The real problem though seems not so much that the UK rejects an EU office, but customs checks altogether. In November, Boris Johnson told a group of Northern Irish businesspeople that there would be “no forms, no checks, no barriers of any kind” on Irish Sea trade, and in January told the Commons “emphatically” that this applied to goods travelling in both directions. This has, understandably, caused both confusion and alarm—mainly because it is either a naked lie or an outright breach of the withdrawal treaty. Over the course of the last six months, it has become increasingly apparent that the UK either did not understand what it signed up to or deliberately plans to renege on it.
This is not just bad faith, but monumental stupidity. If the UK really does plan to defy its obligations, no global partner will negotiate with it seriously in future, and the EU will not entertain a trade deal. That will cripple not only our reputation but also what remains of our economy. The UK is not a sitcom chancer who slyly winks to camera while signing a contract. Countries which expect to be taken seriously do not join international treaties crossing their fingers behind their backs. But of course this row is only really taking place because the UK has so repeatedly demonstrated its faithlessness over four long years. If the EU trusted the British government it would probably not need the office—but it cannot.
It was perhaps inevitable that the Northern Ireland customs issue would be the first to demand attention in this stage of talks. It is both the root and emblem of Brexit’s intractability. The central problem has always been the necessity for Northern Ireland to align economically with the EU while the UK diverges. Theresa May addressed the problem by effectively keeping the whole UK in a customs union. Johnson’s deal imposes a customs border in the Irish Sea while stressing the UK’s economic integrity. Neither of them resolved the issue because you cannot be fully in something while you are also fully out of it.
In truth, this row is not about an office in Belfast. It touches on something much more important: the existence of Brexit in real life rather than in our imaginations.
For the last four years, Brexiters have gloated that nothing has changed. Because the disasters or even differences promised by Remainers never emerged, it became increasingly easy to pretend that they never would.
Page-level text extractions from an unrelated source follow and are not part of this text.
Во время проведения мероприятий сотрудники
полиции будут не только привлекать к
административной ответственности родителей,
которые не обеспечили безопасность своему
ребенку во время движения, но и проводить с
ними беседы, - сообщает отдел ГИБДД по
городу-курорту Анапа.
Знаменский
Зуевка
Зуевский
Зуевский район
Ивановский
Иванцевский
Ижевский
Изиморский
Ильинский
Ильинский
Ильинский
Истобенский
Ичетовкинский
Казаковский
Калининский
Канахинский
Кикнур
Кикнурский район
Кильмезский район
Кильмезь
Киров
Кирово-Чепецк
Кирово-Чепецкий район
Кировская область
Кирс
The harder the Brexiters pushed everything to change, the more they insisted it would all stay the same. Now, for the first time, things will actually change and the consequences of Brexit will begin to take place.
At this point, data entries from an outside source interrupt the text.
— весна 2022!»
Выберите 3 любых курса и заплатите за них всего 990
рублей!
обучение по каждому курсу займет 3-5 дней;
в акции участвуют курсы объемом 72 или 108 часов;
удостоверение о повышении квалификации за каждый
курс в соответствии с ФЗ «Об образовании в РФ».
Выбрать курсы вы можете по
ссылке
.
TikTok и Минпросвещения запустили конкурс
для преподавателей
In the days of the pandemic, Brexit’s political toxins are less visible, but no less present. The border in Ireland must still remain untouched and Northern Ireland must still be treated differently from the rest of the UK. May once insisted that “no British prime minister could agree to” a border inside the country. For all Johnson’s protests, he has enshrined one in an international agreement, and it is the truth he cannot escape.